Quand le Kenya a mis en orbite son premier satellite en 2018, beaucoup ont souri. En 2024, l’Afrique compte plus de 50 satellites nationaux en orbite, des agences spatiales actives dans plus de 10 pays, et une génération d’ingénieurs aérospatiaux formés sur le continent. L’Afrique a décollé.
L’Éthiopie, nouvelle puissance spatiale africaine
L’Agence spatiale éthiopienne (ESSa), fondée en 2016, a lancé en 2019 le satellite ETRSS-1. Objectif : surveillance météorologique, gestion des ressources en eau, et cartographie agricole pour nourrir 120 millions de personnes.
Le Maroc, hub africain de l’industrie spatiale
Le Centre Royal de Télédétection Spatiale (CRTS) du Maroc est devenu une référence continentale. Ses données satellites permettent de surveiller les forêts, prévenir les inondations et gérer l’agriculture dans une dizaine de pays africains partenaires.

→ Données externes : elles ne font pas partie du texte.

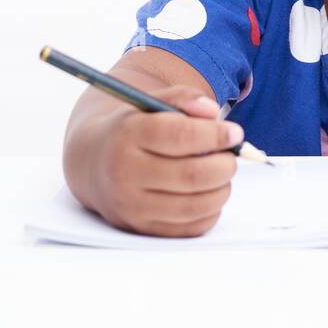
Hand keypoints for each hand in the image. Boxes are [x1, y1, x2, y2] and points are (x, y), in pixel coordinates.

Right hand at [73, 85, 243, 237]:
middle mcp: (124, 172)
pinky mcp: (141, 229)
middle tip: (231, 157)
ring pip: (195, 205)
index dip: (215, 135)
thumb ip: (182, 98)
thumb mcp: (149, 104)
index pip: (180, 136)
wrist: (93, 164)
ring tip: (220, 174)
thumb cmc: (131, 130)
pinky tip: (207, 194)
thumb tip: (212, 112)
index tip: (235, 133)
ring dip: (221, 189)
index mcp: (127, 134)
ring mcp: (131, 205)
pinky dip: (210, 211)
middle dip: (224, 165)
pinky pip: (190, 228)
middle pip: (192, 175)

Former les talents sur le sol africain
L’Université de Maurice, l’Université d’Addis-Abeba et l’École Africaine de Météorologie forment chaque année des centaines d’ingénieurs spatiaux. Plus besoin de partir à l’étranger pour travailler dans le secteur aérospatial : les opportunités sont désormais en Afrique.